■ Exercise:
Output each line of the items below verbatim, leaving out the pictures.

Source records
^^^^^^^^

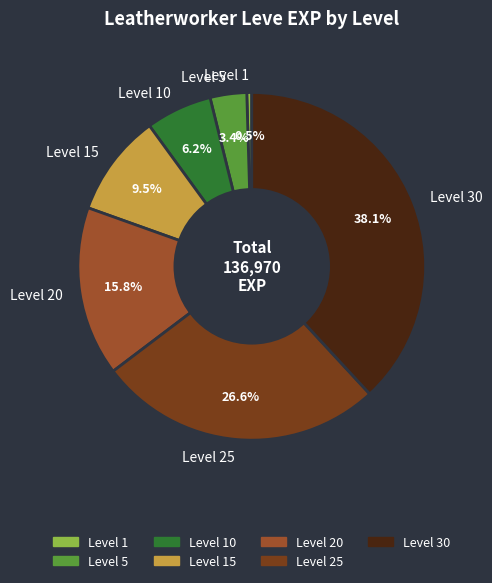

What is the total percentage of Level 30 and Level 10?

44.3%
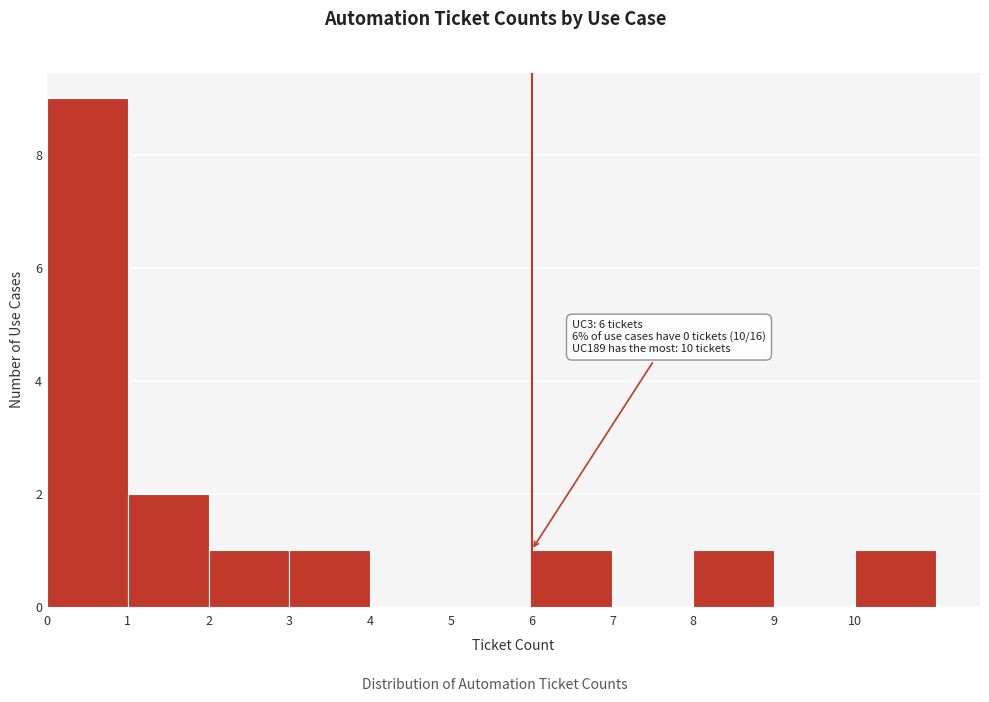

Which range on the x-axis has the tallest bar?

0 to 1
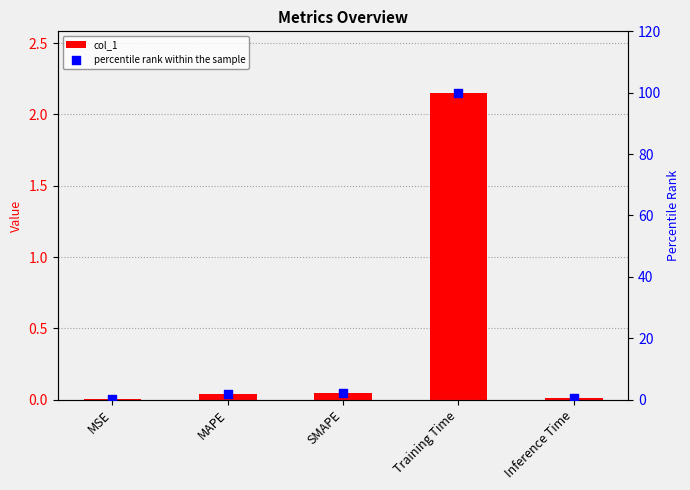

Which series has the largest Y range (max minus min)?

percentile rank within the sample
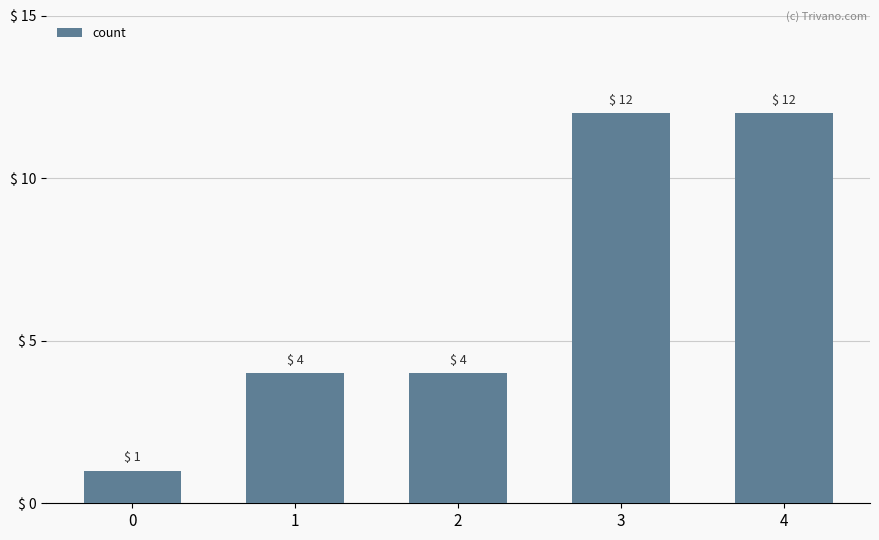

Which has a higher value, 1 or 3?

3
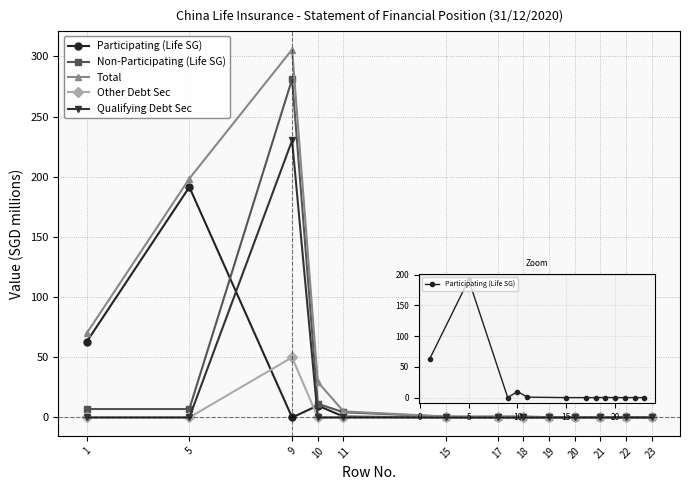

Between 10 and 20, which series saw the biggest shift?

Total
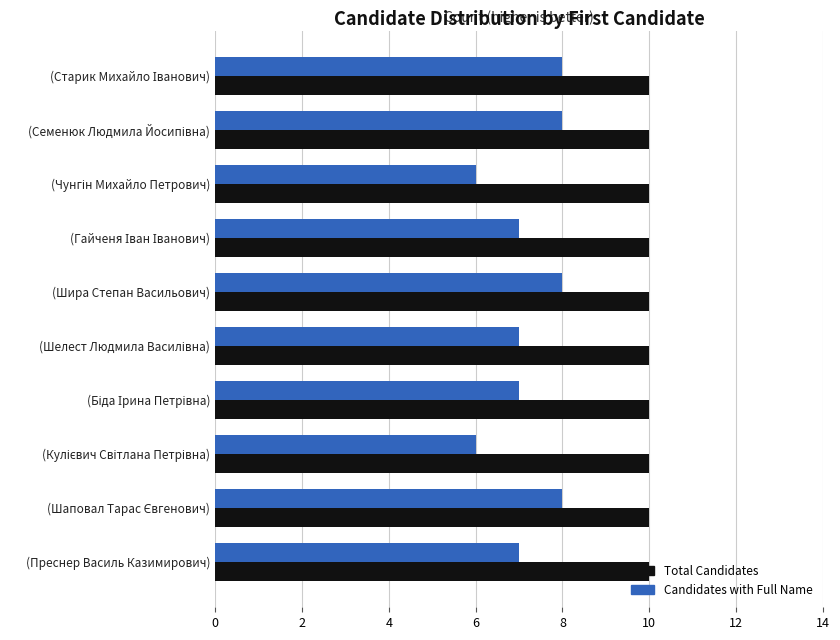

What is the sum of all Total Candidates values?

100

^^^^^^^^

■ Answer below:
What is the total percentage of Level 30 and Level 10?

44.3%

Which range on the x-axis has the tallest bar?

0 to 1

Which series has the largest Y range (max minus min)?

percentile rank within the sample

Which has a higher value, 1 or 3?

3

Between 10 and 20, which series saw the biggest shift?

Total

What is the sum of all Total Candidates values?

100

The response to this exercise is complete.